Study text START

Abstracts (complete list) - Wissenschaft Online

Romy Laugks, Patricia Schmidbauer, Bernhard Holzmann, Melanie Laschinger
ROLE OF LFA-1 ACTIVITY REGULATION IN CELL CYCLE
CONTROL OF PROLIFERATING T LYMPHOCYTES
The leukocyte specific integrin LFA-1 (αLβ2) is crutial in the interaction between T
lymphocytes and antigen-presenting cells. It is well established that LFA-1 needs to be
activated in order to bind ligands. However, the function of LFA-1 de-activation is not
completely understood. By the deletion of the cytoplasmic GFFKR motif of the αL
subunit in mouse germ line we previously generated a mouse mutant that locks LFA-1
in an inactive state (LFA-1d/d). The defect of LFA-1 de-activation leads to an impaired
de-adhesion from its ligand ICAM-1 on endothelial cells reflected in a reduced migration.
We found the antigen-specific proliferation of LFA-1d/d T cells to be dramatically
reduced. The analysis of interaction between LFA-1d/d T cells and antigen-presenting
dendritic cells exhibits the disability of T cells expressing LFA-1 in a constitutively active
state to de-adhere from dendritic cells. Furthermore, we observed a different cell cycle
profile of LFA-1d/d T cells compared to wildtype cells suggesting an influence of LFA-1
in early cell cycle control.
These data imply that LFA-1 de-activation is essential for cell cycle control during
antigen-specific proliferation and clonal expansion of naïve T lymphocytes.

Study text END
Source information START

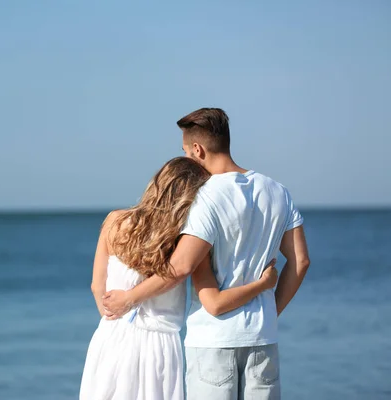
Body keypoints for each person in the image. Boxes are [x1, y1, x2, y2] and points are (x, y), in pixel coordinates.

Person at [103, 108, 310, 400]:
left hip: (214, 341)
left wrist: (129, 299)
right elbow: (300, 261)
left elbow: (182, 266)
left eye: (186, 152)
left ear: (197, 150)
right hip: (264, 339)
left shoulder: (205, 196)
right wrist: (270, 313)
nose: (187, 158)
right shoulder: (278, 191)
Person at [80, 157, 278, 400]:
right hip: (158, 347)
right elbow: (180, 273)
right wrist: (263, 283)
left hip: (109, 337)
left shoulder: (114, 221)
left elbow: (96, 285)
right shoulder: (182, 241)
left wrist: (113, 315)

Source information END

> Your instructions
Reproduce the part of the LFA-1 abstract that begins at the words "We found the" and stops after "naïve T lymphocytes.", updated so that "dendritic cells" reads "macrophages" at every occurrence.

> Answer space
We found the antigen-specific proliferation of LFA-1d/d T cells to be dramatically
reduced. The analysis of interaction between LFA-1d/d T cells and antigen-presenting
macrophages exhibits the disability of T cells expressing LFA-1 in a constitutively active
state to de-adhere from macrophages. Furthermore, we observed a different cell cycle
profile of LFA-1d/d T cells compared to wildtype cells suggesting an influence of LFA-1
in early cell cycle control.
These data imply that LFA-1 de-activation is essential for cell cycle control during
antigen-specific proliferation and clonal expansion of naïve T lymphocytes.